M.V.. Since we will have both current and historical traffic levels, it will be much easier to evaluate how a traffic measure has contributed to improving the traffic situation in the city. In addition, there will be another set of maps based on the combination of different data sources. These maps will combine traffic sensor data with municipal and state police data on traffic offences and traffic accidents. It will be possible to investigate where and what type of minor offenses occur. We will be able to identify locations where speeding or parking offenses are most frequent, but also problems with public order and the like. Based on this data, the city management can then design and implement effective solutions for the identified risk areas.
DNES: Could you give a specific example?
M.V.: For example, the Traffic Modeller application can model what is happening to traffic at various closures and restrictions using Superdio data based on the city traffic model. The Traffic Modeller does not require traffic specialists and basically anyone can use it. The map indicates which roads or lanes will be restricted or closed, when and to what extent, and the application will, within a few seconds, show where traffic from these sections will be transferred to. If we put all constructions or restrictions in a given year into the Traffic Modeller, we will see on the model how traffic will behave. It is then possible to move some constructions and deadlines to prevent traffic collapse.
DNES: How did you get involved in the project?

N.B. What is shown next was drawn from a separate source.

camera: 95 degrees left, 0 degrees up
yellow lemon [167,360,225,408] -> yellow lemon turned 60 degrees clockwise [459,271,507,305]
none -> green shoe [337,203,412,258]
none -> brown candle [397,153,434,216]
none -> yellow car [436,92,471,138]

M.V.: PoliVisu is a follow up of the Open Transport Net (OTN) project which was financed from previous EU's CIP program supporting competitiveness and innovation. In 2017, a traffic map was developed by Pilsen, which visualized transport intensity in the city. This allowed us to better assess the impacts of large scale road construction works on the transport intensity and the extent of exhaustion of the transport capacity of city roads in Pilsen from May to November 2018. Within this period, a call for proposals was published by the European Commission. A Belgium company IS-practice was preparing a new proposal as a follow up project of OTN and asked us whether would like to be a pilot city for testing new technologies. Naturally we were interested because the new PoliVisu project offered us the opportunity to continue and improve our work on traffic visualization.

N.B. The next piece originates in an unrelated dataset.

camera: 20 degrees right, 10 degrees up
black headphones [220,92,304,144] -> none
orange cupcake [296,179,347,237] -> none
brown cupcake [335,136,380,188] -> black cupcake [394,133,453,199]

DNES: The City of Pilsen is one of three pilot cities testing new tools. Who exactly works on this project?
M.V.: Information technology administration of the city of Pilsen. Our IT specialists have preliminary data for defining the expected outputs and cooperate with technical partners on the development of applications. Several Czech companies and research organizations are represented in the PoliVisu project as technical partners, dealing with transport issues in the city of Pilsen. EDIP s.r.o. prepares data modeling above the street network, InnoConnect s.r.o. develops analytical maps with data from traffic detectors (induction loops), Plan4All z.s. association develops an application for traffic modeling. HELP SERVICE REMOTE SENSING company develops an instrument for metadata description.
DNES: Is there anything you would like to recommend to cities interested in participation in Horizon 2020 projects?
M.V.: Cities are facing similar problems. The H2020 projects can provide an experience on how to proceed or what to avoid or what know-how to use. And that is exactly the added value of the PoliVisu project. It enables us to share data, experiment with it via visualization to predict consequences. We are confident this will lead to better, sustainable policy decisions and to a more effective management of the city operations.